Tout est parti d'une initiative originale du bailleur de la ville de Paris. Une de ses annonces HLM stipulait que "chacun devra mettre la main à la pâte". Après sélection, six familles sont retenues pour partager un immeuble du XIXème arrondissement aux pratiques nouvelles. Pour réduire leurs charges, les locataires s'engagent à sortir les poubelles et faire le ménage. Ce nouveau concept d'habitat participatif, déjà éprouvé à l'étranger, tend à se développer en France.
Nettoyerson immeuble pour réduire les charges, c'est possible
Une autre approche du logement
C'est une première pour les HLM de Paris. Le 2 mai, six foyers ont emménagé dans un petit immeuble neuf, 6 passage Desgrais dans le XIXème arrondissement, dans des appartements de 25 à 83m². Ces 6 familles, 13 personnes au total, ont été soigneusement sélectionnées en fonction de leur situation familiale, leurs conditions de logement, comme dans les HLM classiques, mais aussi de leur motivation pour le projet. Car dans ce petit immeuble, non loin de la rue de Crimée, ils devront à tour de rôle balayer les parties communes et sortir les poubelles. Tout cela pour économiser les frais de gardiennage souvent élevés et obtenir des charges réduites d'environ 40% par rapport à une résidence classique. De plus, ces locataires d'un nouveau genre auront voix au chapitre en ce qui concerne le choix du carrelage de leur salle de bains ou la couleur de la porte par exemple.
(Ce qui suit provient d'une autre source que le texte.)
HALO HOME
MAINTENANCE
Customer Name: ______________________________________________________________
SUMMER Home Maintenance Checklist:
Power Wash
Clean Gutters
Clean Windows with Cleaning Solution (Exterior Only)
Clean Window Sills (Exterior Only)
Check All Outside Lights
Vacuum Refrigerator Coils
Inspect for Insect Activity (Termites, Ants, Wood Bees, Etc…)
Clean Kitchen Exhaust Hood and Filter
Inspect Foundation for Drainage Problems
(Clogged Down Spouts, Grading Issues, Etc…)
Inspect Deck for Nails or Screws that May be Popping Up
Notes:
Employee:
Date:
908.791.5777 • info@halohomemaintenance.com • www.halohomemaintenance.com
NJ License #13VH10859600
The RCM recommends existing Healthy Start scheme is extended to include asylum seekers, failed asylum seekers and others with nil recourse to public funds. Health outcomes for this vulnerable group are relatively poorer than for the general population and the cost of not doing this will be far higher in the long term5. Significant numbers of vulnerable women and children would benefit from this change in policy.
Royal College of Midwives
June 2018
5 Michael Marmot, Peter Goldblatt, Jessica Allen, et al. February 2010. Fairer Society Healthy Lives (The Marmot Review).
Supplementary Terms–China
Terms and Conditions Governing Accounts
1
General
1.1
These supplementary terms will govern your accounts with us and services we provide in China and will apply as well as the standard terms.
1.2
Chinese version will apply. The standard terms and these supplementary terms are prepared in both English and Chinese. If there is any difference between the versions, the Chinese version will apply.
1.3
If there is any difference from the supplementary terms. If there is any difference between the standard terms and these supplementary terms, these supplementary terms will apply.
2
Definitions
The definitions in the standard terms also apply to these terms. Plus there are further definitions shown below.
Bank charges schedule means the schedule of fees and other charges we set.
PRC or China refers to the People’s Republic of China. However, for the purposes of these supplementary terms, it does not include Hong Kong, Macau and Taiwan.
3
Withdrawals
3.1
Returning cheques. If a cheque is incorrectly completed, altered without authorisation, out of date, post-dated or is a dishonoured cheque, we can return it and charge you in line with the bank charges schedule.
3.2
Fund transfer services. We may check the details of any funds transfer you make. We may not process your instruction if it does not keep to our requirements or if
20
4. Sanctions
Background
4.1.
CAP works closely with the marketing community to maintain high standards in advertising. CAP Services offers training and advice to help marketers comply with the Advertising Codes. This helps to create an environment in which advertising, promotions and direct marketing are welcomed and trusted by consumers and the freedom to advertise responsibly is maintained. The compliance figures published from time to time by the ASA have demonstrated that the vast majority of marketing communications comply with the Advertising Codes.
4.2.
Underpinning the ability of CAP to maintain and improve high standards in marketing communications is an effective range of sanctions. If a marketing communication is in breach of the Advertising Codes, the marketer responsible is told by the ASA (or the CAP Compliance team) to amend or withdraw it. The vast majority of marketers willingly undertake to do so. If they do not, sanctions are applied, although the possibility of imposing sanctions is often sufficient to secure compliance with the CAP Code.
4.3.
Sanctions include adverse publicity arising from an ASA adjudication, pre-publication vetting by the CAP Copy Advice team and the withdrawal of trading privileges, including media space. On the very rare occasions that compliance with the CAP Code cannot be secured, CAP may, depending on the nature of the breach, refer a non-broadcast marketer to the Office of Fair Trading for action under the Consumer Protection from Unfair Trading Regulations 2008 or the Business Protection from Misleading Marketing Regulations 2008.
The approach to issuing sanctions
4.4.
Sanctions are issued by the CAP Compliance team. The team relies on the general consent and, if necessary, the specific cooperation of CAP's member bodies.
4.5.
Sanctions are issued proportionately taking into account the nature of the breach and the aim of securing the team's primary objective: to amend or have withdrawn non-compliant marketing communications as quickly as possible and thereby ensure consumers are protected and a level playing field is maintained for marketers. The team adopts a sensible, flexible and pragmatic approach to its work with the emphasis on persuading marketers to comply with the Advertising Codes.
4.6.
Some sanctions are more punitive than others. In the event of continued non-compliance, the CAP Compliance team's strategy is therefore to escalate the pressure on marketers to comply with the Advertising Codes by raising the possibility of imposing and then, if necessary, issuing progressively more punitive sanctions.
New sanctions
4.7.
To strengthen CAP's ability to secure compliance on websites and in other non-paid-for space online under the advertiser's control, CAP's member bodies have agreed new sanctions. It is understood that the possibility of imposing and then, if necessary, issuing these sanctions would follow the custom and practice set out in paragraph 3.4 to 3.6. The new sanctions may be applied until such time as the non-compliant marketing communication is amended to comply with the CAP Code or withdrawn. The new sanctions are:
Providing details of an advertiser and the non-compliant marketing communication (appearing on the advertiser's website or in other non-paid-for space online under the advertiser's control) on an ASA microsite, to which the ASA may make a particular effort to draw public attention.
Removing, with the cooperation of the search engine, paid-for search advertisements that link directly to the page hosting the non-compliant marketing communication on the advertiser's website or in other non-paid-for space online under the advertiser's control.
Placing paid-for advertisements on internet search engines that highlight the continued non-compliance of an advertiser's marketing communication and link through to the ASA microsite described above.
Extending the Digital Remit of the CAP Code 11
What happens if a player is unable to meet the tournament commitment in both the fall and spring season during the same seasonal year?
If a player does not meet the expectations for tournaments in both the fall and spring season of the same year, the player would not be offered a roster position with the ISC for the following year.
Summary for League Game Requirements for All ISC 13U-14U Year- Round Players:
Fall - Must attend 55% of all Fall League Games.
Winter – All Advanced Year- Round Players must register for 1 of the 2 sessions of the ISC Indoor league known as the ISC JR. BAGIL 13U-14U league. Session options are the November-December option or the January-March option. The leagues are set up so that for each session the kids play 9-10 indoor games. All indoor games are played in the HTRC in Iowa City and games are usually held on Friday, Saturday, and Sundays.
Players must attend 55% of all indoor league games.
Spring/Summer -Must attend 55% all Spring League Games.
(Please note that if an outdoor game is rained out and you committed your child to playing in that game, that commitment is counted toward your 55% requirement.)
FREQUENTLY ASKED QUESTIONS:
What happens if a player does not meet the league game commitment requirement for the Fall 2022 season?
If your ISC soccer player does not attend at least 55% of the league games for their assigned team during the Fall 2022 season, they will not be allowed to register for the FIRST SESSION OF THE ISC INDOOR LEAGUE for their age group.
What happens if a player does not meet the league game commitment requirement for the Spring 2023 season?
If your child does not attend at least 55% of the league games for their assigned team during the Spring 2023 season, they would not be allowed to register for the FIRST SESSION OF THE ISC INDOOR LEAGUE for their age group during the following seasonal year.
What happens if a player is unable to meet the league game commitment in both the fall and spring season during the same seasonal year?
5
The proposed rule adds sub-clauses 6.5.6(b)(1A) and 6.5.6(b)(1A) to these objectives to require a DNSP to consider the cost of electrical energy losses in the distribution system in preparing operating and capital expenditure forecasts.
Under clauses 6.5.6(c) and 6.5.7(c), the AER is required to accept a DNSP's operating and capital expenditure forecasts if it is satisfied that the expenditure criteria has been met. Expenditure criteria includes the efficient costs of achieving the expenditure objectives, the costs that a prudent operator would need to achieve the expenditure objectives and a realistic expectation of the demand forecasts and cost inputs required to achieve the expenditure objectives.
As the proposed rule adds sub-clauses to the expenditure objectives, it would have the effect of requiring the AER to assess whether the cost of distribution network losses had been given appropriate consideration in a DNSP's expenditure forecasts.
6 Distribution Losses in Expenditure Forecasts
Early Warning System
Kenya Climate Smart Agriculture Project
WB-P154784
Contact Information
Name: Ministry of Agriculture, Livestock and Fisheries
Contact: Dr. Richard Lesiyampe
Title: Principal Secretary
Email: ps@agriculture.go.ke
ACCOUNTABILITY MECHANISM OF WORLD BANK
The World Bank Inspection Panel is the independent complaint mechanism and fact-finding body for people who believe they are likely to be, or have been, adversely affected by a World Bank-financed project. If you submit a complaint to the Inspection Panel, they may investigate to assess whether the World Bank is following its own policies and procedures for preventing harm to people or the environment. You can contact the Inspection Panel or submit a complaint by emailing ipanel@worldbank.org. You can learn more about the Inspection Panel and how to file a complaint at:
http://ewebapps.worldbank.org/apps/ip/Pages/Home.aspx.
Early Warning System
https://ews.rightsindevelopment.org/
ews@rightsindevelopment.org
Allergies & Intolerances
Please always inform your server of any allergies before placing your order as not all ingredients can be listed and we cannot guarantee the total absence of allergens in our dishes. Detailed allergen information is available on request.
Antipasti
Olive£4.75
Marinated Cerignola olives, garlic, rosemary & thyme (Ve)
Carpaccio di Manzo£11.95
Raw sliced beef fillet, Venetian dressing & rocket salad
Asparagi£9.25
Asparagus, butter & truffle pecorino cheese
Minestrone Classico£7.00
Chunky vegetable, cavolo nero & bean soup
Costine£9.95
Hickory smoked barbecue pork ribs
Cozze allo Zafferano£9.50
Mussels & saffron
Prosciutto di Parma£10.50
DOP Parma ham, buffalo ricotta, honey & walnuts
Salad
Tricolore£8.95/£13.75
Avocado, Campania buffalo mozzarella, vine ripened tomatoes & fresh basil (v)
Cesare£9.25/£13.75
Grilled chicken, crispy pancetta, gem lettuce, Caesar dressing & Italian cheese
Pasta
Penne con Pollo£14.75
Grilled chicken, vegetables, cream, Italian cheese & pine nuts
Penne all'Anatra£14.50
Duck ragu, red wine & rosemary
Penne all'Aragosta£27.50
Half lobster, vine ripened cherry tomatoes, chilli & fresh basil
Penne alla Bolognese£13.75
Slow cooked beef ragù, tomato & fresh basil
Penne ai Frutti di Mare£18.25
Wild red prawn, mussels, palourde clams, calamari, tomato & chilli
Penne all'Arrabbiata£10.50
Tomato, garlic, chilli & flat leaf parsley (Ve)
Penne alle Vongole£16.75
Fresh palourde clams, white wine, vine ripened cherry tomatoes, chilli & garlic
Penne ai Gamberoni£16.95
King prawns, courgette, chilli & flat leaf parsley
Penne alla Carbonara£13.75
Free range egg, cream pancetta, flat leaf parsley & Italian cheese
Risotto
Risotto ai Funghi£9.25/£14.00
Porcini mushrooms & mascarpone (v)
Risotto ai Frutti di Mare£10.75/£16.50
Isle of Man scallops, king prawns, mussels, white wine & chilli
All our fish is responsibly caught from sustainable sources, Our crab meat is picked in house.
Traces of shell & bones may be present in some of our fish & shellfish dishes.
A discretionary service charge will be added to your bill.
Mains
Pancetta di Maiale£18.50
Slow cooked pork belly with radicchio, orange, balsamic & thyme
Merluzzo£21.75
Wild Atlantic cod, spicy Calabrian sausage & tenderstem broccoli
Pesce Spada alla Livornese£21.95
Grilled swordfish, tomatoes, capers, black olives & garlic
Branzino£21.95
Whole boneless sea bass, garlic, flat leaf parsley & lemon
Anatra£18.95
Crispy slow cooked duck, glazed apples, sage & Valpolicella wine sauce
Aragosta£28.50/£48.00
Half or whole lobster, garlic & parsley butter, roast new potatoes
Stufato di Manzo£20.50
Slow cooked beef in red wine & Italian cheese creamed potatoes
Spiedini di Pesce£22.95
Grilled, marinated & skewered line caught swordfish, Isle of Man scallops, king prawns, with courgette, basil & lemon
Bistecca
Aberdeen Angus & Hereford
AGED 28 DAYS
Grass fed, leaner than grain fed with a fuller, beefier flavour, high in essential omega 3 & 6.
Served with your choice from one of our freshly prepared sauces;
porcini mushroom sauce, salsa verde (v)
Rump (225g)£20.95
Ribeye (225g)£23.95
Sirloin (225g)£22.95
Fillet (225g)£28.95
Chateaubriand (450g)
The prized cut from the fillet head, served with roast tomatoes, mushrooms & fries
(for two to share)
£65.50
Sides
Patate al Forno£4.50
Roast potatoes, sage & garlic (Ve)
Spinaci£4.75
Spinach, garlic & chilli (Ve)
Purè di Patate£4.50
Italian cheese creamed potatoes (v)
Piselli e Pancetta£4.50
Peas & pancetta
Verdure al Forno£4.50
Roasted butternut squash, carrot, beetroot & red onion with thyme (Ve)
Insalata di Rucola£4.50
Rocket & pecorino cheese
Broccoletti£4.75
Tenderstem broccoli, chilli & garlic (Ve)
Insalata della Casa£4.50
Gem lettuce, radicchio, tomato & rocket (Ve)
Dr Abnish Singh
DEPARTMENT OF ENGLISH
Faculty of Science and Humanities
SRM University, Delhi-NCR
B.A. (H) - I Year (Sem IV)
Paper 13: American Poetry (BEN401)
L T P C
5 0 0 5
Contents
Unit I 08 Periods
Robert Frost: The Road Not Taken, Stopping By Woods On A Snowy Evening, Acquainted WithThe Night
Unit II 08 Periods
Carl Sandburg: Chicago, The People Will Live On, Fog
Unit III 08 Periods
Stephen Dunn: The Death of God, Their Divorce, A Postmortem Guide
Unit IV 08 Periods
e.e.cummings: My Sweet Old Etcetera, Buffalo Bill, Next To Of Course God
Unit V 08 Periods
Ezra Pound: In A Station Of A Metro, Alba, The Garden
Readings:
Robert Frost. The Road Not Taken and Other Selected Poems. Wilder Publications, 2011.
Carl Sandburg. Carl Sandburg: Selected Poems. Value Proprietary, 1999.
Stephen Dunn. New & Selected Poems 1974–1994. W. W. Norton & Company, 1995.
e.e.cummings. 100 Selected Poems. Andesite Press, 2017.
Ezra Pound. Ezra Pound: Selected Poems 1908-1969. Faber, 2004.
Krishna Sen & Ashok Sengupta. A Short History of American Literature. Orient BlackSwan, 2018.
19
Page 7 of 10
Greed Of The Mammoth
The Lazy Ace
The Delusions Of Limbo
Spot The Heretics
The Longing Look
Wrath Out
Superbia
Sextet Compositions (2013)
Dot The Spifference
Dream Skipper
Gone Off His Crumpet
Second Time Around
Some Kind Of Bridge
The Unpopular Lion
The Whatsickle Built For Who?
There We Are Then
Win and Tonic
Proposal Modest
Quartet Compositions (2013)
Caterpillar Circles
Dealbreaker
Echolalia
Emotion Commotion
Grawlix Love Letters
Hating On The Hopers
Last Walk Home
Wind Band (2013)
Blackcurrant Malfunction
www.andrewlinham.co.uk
Ici, tout le monde est responsabilisé et les futurs locataires "se sont impliqués dès le début" explique Stéphanie Queulin, responsable de l'agence Batigère de Paris, responsable du projet. Ils ont écrit eux-mêmes le réglement de copropriété de l'immeuble et ont été présents pour toutes les visites de chantier. Ils ont même "été formés au remplacement des ampoules et au petit entretien qui coûte habituellement cher aux locataires" poursuit Stéphanie Queulin.Parmi ces locataires il y a une vendeuse de chocolats, un ex-gardien, un ancien charpentier de navire ou encore une intermittente du spectacle. Cette dernière, Marie Mosser, explique avoir adhéré au projet car "c'est une vraie aventure humaine, avec nos différences. Et c'est ça qui est intéressant !"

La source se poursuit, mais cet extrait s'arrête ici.